Chacun possède sa vision de Lisbonne. Et bientôt, j’aurai la mienne.

En attendant, l’idée de prendre l’avion me tord les boyaux, me donne des sueurs froides, m’empêche de dormir, me noue la gorge, me provoque une poussée d’eczéma... bref m’angoisse plus que tout au monde !

Pourtant, Lisbonne, j’en rêve depuis... en fait, on devait y aller en voyage de noces, il y a dix ans... mais le moteur de ma voiture a lâché, alors l’argent du voyage a servi à en racheter un !
Pour mon quarantième anniversaire, connaissant l’histoire de notre voyage de noces avorté, mes amis m’ont offert ce fabuleux week-end à Lisbonne. Génial ! Si vraiment, j’en suis persuadée, c’est génial !
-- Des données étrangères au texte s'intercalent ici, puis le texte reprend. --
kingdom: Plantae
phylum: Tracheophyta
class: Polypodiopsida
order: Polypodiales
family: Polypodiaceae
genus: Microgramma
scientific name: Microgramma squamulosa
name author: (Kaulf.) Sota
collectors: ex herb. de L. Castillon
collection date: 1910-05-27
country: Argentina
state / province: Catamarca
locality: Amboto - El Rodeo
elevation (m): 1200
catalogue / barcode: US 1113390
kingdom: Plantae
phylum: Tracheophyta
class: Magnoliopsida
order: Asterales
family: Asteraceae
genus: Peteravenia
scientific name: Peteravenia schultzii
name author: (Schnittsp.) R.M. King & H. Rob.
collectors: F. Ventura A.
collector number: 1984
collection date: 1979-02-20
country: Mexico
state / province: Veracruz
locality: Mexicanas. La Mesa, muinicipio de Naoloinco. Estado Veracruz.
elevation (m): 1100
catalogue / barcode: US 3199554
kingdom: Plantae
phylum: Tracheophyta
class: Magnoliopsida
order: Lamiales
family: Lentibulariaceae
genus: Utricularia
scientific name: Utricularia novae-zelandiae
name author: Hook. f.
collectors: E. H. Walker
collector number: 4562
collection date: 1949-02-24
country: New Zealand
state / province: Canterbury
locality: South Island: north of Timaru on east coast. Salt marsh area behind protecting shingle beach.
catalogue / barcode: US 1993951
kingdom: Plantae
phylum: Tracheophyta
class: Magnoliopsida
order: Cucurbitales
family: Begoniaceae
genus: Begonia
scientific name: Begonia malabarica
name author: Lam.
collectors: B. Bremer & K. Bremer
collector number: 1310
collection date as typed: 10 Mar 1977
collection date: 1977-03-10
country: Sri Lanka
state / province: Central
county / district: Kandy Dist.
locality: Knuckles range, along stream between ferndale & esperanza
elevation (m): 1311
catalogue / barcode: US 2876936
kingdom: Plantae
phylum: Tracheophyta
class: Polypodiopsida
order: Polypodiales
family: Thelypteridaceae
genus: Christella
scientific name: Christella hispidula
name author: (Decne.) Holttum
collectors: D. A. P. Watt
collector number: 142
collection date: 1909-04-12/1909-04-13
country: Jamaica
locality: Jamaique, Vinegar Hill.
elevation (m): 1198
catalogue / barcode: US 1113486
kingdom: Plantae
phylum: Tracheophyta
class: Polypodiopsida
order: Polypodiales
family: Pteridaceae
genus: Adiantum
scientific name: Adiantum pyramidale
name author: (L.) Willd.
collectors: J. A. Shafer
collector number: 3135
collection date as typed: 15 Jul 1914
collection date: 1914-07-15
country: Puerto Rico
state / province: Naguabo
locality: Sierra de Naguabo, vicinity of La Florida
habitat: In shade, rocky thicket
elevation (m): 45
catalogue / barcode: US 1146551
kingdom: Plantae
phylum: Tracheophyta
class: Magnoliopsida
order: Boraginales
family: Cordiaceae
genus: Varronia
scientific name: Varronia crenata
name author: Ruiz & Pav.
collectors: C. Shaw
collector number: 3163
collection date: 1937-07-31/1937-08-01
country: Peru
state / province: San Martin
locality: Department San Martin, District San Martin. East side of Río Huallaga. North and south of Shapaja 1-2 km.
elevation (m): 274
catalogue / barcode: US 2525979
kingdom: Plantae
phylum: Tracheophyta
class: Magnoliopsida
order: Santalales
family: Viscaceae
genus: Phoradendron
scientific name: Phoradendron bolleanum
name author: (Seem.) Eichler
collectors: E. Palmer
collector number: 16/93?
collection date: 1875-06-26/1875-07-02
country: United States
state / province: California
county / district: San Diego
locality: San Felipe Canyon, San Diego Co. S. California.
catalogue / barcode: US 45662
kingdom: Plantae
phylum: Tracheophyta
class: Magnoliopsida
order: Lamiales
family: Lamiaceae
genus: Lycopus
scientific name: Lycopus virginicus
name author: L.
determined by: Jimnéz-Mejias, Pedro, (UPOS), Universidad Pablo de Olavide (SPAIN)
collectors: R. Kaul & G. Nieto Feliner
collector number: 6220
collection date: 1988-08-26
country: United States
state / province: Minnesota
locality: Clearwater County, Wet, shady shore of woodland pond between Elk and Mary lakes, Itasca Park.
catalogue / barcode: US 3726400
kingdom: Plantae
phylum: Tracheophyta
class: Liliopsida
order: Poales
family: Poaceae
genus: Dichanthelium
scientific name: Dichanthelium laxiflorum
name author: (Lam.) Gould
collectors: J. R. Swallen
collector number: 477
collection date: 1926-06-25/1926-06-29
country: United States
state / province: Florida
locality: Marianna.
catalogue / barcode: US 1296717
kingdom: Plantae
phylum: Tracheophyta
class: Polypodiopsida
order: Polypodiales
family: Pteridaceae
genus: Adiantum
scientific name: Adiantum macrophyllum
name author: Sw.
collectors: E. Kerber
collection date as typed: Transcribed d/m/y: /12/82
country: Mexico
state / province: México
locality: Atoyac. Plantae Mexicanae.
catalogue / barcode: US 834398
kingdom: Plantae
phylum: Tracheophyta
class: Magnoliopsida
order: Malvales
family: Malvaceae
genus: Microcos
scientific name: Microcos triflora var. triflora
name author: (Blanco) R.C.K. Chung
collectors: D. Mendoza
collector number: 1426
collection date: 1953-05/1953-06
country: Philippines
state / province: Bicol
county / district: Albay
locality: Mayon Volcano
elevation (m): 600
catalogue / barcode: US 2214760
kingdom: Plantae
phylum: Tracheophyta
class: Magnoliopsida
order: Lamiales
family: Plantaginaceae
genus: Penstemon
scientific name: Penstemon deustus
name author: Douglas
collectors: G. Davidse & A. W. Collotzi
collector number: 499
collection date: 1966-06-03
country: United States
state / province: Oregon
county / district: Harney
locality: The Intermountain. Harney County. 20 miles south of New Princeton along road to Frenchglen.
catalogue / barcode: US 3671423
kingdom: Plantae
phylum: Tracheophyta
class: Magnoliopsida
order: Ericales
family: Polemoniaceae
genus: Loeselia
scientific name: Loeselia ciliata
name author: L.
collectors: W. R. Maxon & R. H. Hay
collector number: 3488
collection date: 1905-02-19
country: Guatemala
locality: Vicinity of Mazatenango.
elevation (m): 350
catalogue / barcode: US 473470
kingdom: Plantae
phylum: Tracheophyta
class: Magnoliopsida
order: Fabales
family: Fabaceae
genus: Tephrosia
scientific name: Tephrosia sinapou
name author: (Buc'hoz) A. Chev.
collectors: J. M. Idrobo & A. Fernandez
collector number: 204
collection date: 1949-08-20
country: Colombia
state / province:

- Allez viens te coucher, on ne part que dans trois jours ! Alors arrête de tourner en rond en t’arrachant les cheveux un par un ! me dit Igor.

J-2

Je file à la pharmacie, de l’homéopathique devrait être bien utile pour calmer mes angoisses.
- Oui madame, une dose la veille, une le matin et une autre une demi-heure avant le décollage ! Mais ne vous inquiétez pas, il y a plus d’accidents de voiture que d’avion !
- Je sais, c’est ce que je me répète chaque heure pour décompresser !

Bon, j’ai tout ? Le guide ? Ma carte d’identité ? Je refais mon sac cinq fois avec le sentiment qu’il manque quelque chose à chaque fois.

Allez viens te coucher, on ne part que dans deux jours ! Alors arrête de tourner en rond en te rongeant les ongles comme ça ! me dit Igor.

J-1
Il est six heures. Le réveil sonne.
Les yeux encore fermés, je cauchemarde : demain, l’avion, le décollage, les trous d’air… Il y a toujours des trous d’air, l’atterrissage… Rien que d’y penser, mon ventre se contracte comme si une main invisible tordait mes boyaux. Non ! C’est impossible ! Je vais offrir mon billet à quelqu’un.

Prends ta dose d’homéopathie, me dis-je en me levant.

Je rajoute dans mon sac tous mes petits trucs précieux :
• un “ maman je t’aime ” de mon fils quand il avait six ans ;
• un dessin de ma fille : “ c’est toi Maman et là c’est moi ! ” ;
• un marron, parce que j’aime les marrons ! ;
• une photo de mon mari, le lendemain de notre première nuit d’amour, les yeux dans le vague et les cheveux ébouriffés ;
• enfin, une dernière photo de nous six. Oui, nous quatre plus le chat, un gros chat de gouttière qui ressemble trait pour trait à celui d’Alice au pays des Merveilles et le chien, un chien sans forme, sans race, sans signe particulier, on sait que c’est un chien parce que le vétérinaire nous l’a assuré !

- Allez viens te coucher, on ne part que demain ! Alors arrête de te gratter jusqu’au sang ! me dit Igor.

 

Jour J
Quand Igor se lève, cela fait déjà longtemps que je suis réveillée.
Hier, j’ai pris ma dose homéopathique. J’avale la deuxième avant le petit déjeuner, comme me l’a conseillé le pharmacien. Puis, je tourne tellement mon café qu’il est froid quand je le bois ! La première bouchée de pain passe, mais pas la suivante.

Heureusement les enfants sont chez mes beaux-parents !

- Allez ! On y va !
- Oui, oui, j’arrive ! Attends !Je vais faire pipi !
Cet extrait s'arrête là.